Records from a dataset:
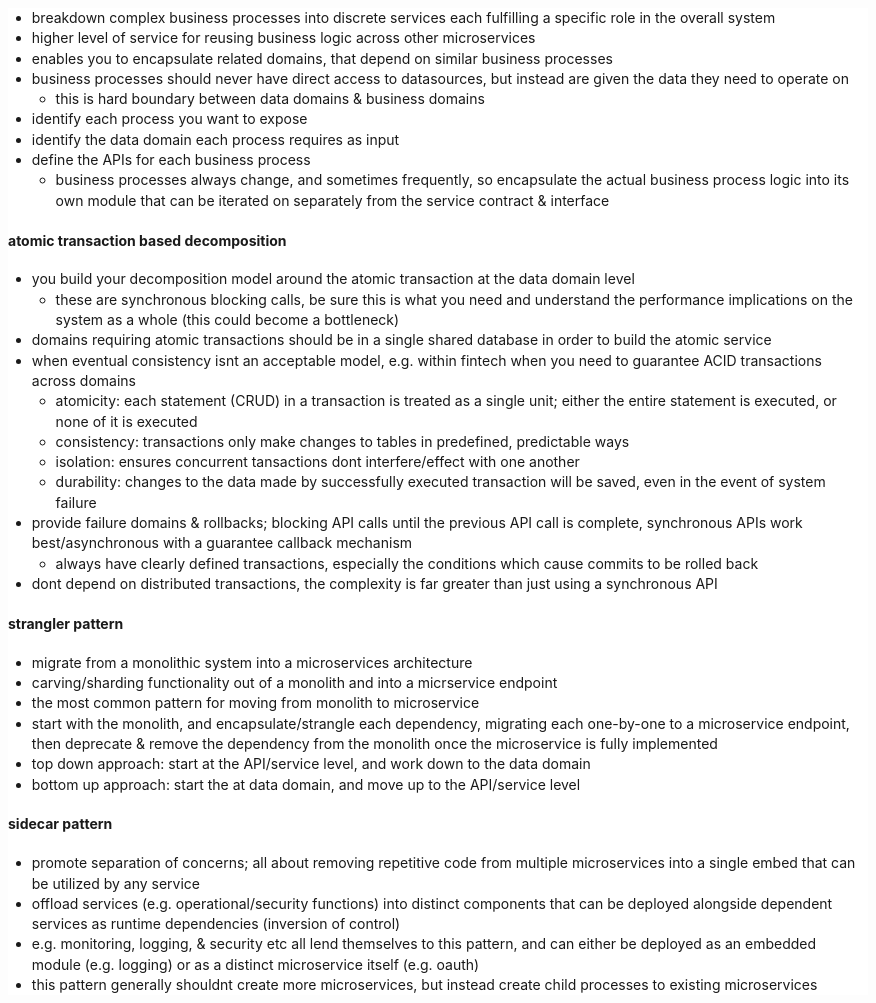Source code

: - breakdown complex business processes into discrete services each fulfilling a specific role in the overall system
- higher level of service for reusing business logic across other microservices
- enables you to encapsulate related domains, that depend on similar business processes
- business processes should never have direct access to datasources, but instead are given the data they need to operate on
  - this is hard boundary between data domains & business domains
- identify each process you want to expose
- identify the data domain each process requires as input
- define the APIs for each business process
  - business processes always change, and sometimes frequently, so encapsulate the actual business process logic into its own module that can be iterated on separately from the service contract & interface

#### atomic transaction based decomposition

- you build your decomposition model around the atomic transaction at the data domain level
  - these are synchronous blocking calls, be sure this is what you need and understand the performance implications on the system as a whole (this could become a bottleneck)
- domains requiring atomic transactions should be in a single shared database in order to build the atomic service
- when eventual consistency isnt an acceptable model, e.g. within fintech when you need to guarantee ACID transactions across domains
  - atomicity: each statement (CRUD) in a transaction is treated as a single unit; either the entire statement is executed, or none of it is executed
  - consistency: transactions only make changes to tables in predefined, predictable ways
  - isolation: ensures concurrent tansactions dont interfere/effect with one another
  - durability: changes to the data made by successfully executed transaction will be saved, even in the event of system failure
- provide failure domains & rollbacks; blocking API calls until the previous API call is complete, synchronous APIs work best/asynchronous with a guarantee callback mechanism
  - always have clearly defined transactions, especially the conditions which cause commits to be rolled back
- dont depend on distributed transactions, the complexity is far greater than just using a synchronous API

#### strangler pattern

- migrate from a monolithic system into a microservices architecture
- carving/sharding functionality out of a monolith and into a micrservice endpoint
- the most common pattern for moving from monolith to microservice
- start with the monolith, and encapsulate/strangle each dependency, migrating each one-by-one to a microservice endpoint, then deprecate & remove the dependency from the monolith once the microservice is fully implemented
- top down approach: start at the API/service level, and work down to the data domain
- bottom up approach: start the at data domain, and move up to the API/service level

#### sidecar pattern

- promote separation of concerns; all about removing repetitive code from multiple microservices into a single embed that can be utilized by any service
- offload services (e.g. operational/security functions) into distinct components that can be deployed alongside dependent services as runtime dependencies (inversion of control)
- e.g. monitoring, logging, & security etc all lend themselves to this pattern, and can either be deployed as an embedded module (e.g. logging) or as a distinct microservice itself (e.g. oauth)
- this pattern generally shouldnt create more microservices, but instead create child processes to existing microservices
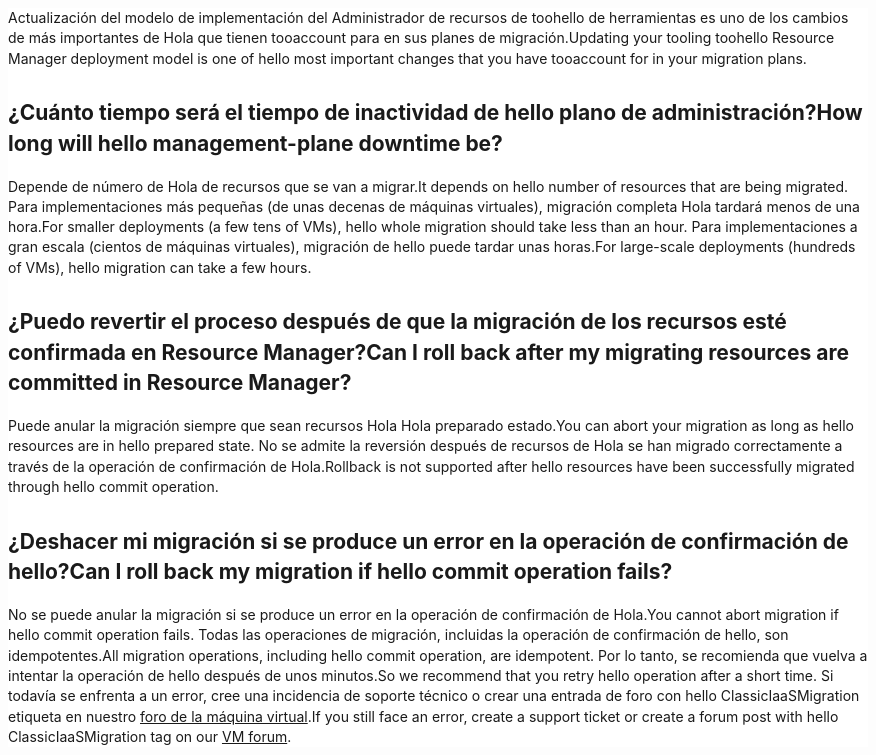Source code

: <span data-ttu-id="89d5d-111">Actualización del modelo de implementación del Administrador de recursos de toohello de herramientas es uno de los cambios de más importantes de Hola que tienen tooaccount para en sus planes de migración.</span><span class="sxs-lookup"><span data-stu-id="89d5d-111">Updating your tooling toohello Resource Manager deployment model is one of hello most important changes that you have tooaccount for in your migration plans.</span></span>

## <a name="how-long-will-hello-management-plane-downtime-be"></a><span data-ttu-id="89d5d-112">¿Cuánto tiempo será el tiempo de inactividad de hello plano de administración?</span><span class="sxs-lookup"><span data-stu-id="89d5d-112">How long will hello management-plane downtime be?</span></span> 

<span data-ttu-id="89d5d-113">Depende de número de Hola de recursos que se van a migrar.</span><span class="sxs-lookup"><span data-stu-id="89d5d-113">It depends on hello number of resources that are being migrated.</span></span> <span data-ttu-id="89d5d-114">Para implementaciones más pequeñas (de unas decenas de máquinas virtuales), migración completa Hola tardará menos de una hora.</span><span class="sxs-lookup"><span data-stu-id="89d5d-114">For smaller deployments (a few tens of VMs), hello whole migration should take less than an hour.</span></span> <span data-ttu-id="89d5d-115">Para implementaciones a gran escala (cientos de máquinas virtuales), migración de hello puede tardar unas horas.</span><span class="sxs-lookup"><span data-stu-id="89d5d-115">For large-scale deployments (hundreds of VMs), hello migration can take a few hours.</span></span>

## <a name="can-i-roll-back-after-my-migrating-resources-are-committed-in-resource-manager"></a><span data-ttu-id="89d5d-116">¿Puedo revertir el proceso después de que la migración de los recursos esté confirmada en Resource Manager?</span><span class="sxs-lookup"><span data-stu-id="89d5d-116">Can I roll back after my migrating resources are committed in Resource Manager?</span></span> 

<span data-ttu-id="89d5d-117">Puede anular la migración siempre que sean recursos Hola Hola preparado estado.</span><span class="sxs-lookup"><span data-stu-id="89d5d-117">You can abort your migration as long as hello resources are in hello prepared state.</span></span> <span data-ttu-id="89d5d-118">No se admite la reversión después de recursos de Hola se han migrado correctamente a través de la operación de confirmación de Hola.</span><span class="sxs-lookup"><span data-stu-id="89d5d-118">Rollback is not supported after hello resources have been successfully migrated through hello commit operation.</span></span>

## <a name="can-i-roll-back-my-migration-if-hello-commit-operation-fails"></a><span data-ttu-id="89d5d-119">¿Deshacer mi migración si se produce un error en la operación de confirmación de hello?</span><span class="sxs-lookup"><span data-stu-id="89d5d-119">Can I roll back my migration if hello commit operation fails?</span></span> 

<span data-ttu-id="89d5d-120">No se puede anular la migración si se produce un error en la operación de confirmación de Hola.</span><span class="sxs-lookup"><span data-stu-id="89d5d-120">You cannot abort migration if hello commit operation fails.</span></span> <span data-ttu-id="89d5d-121">Todas las operaciones de migración, incluidas la operación de confirmación de hello, son idempotentes.</span><span class="sxs-lookup"><span data-stu-id="89d5d-121">All migration operations, including hello commit operation, are idempotent.</span></span> <span data-ttu-id="89d5d-122">Por lo tanto, se recomienda que vuelva a intentar la operación de hello después de unos minutos.</span><span class="sxs-lookup"><span data-stu-id="89d5d-122">So we recommend that you retry hello operation after a short time.</span></span> <span data-ttu-id="89d5d-123">Si todavía se enfrenta a un error, cree una incidencia de soporte técnico o crear una entrada de foro con hello ClassicIaaSMigration etiqueta en nuestro [foro de la máquina virtual](https://social.msdn.microsoft.com/Forums/azure/home?forum=WAVirtualMachinesforWindows).</span><span class="sxs-lookup"><span data-stu-id="89d5d-123">If you still face an error, create a support ticket or create a forum post with hello ClassicIaaSMigration tag on our [VM forum](https://social.msdn.microsoft.com/Forums/azure/home?forum=WAVirtualMachinesforWindows).</span></span>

- Work to complete
Look above for the line holding "- atomicity: each" and the line holding "- isolation: ensures", then output exactly those two lines and every line between them, nothing more.

- Output
  - atomicity: each statement (CRUD) in a transaction is treated as a single unit; either the entire statement is executed, or none of it is executed
  - consistency: transactions only make changes to tables in predefined, predictable ways
  - isolation: ensures concurrent tansactions dont interfere/effect with one another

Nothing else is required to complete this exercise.